• **Selected extract**

----------

Ingrid Benson, above, gets belongings from her car after the hailstorm Aug. 6 in southwest Colorado Springs

An Aug. 6 storm that battered southwest Colorado Springs and Fountain with up to softball-size hail caused $172.8 million in damage to vehicles, roofs, siding, windows, skylights and other parts of homes, an insurance trade group said Wednesday.

The total is the second highest on record for the Colorado Springs area, slightly exceeding the $169 million in damage from a June 13 hailstorm that also hit Fountain. Both events, however, trailed the July 2016 storm that caused $352.8 million in damage to vehicles, homes and other property. Last week’s storm ranks as Colorado’s 14th most expensive hailstorm.

“The size and amount of hail that battered Colorado Springs is unfortunately part of a pattern of catastrophic events the state has been experiencing during the past several years, so we need to be financially prepared for the unexpected — check your insurance to know what it covers, what it doesn’t and when you need it most,” Carole Walker, the association’s executive director, said in a news release.

----------

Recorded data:
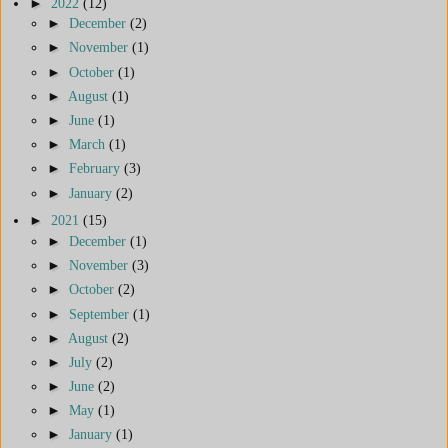
►
2022
(12)
►
December
(2)
►
November
(1)
►
October
(1)
►
August
(1)
►
June
(1)
►
March
(1)
►
February
(3)
►
January
(2)
►
2021
(15)
►
December
(1)
►
November
(3)
►
October
(2)
►
September
(1)
►
August
(2)
►
July
(2)
►
June
(2)
►
May
(1)
►
January
(1)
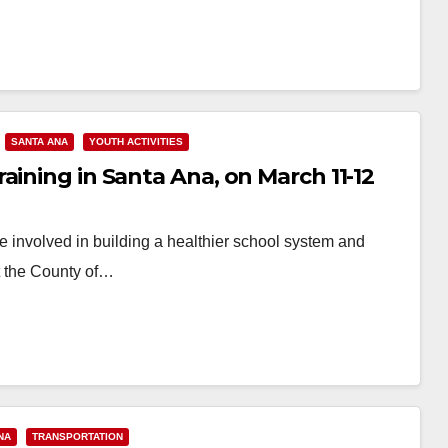
SANTA ANA
YOUTH ACTIVITIES
aining in Santa Ana, on March 11-12
e involved in building a healthier school system and
t the County of…
NA
TRANSPORTATION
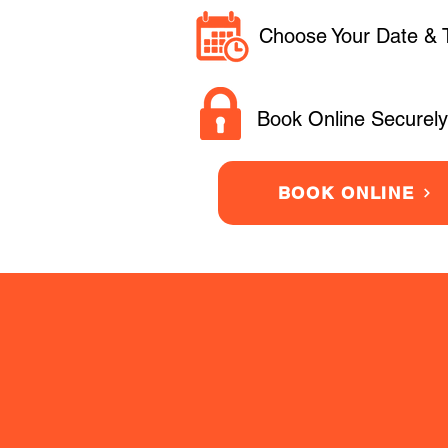
Choose Your Date & 
Book Online Securely
BOOK ONLINE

----------

Please repeat the passage of the hailstorm article starting at "Ingrid Benson, above, gets" and ending at "most expensive hailstorm.". The records have no connection to the hailstorm article.

Ingrid Benson, above, gets belongings from her car after the hailstorm Aug. 6 in southwest Colorado Springs

An Aug. 6 storm that battered southwest Colorado Springs and Fountain with up to softball-size hail caused $172.8 million in damage to vehicles, roofs, siding, windows, skylights and other parts of homes, an insurance trade group said Wednesday.

The total is the second highest on record for the Colorado Springs area, slightly exceeding the $169 million in damage from a June 13 hailstorm that also hit Fountain. Both events, however, trailed the July 2016 storm that caused $352.8 million in damage to vehicles, homes and other property. Last week’s storm ranks as Colorado’s 14th most expensive hailstorm.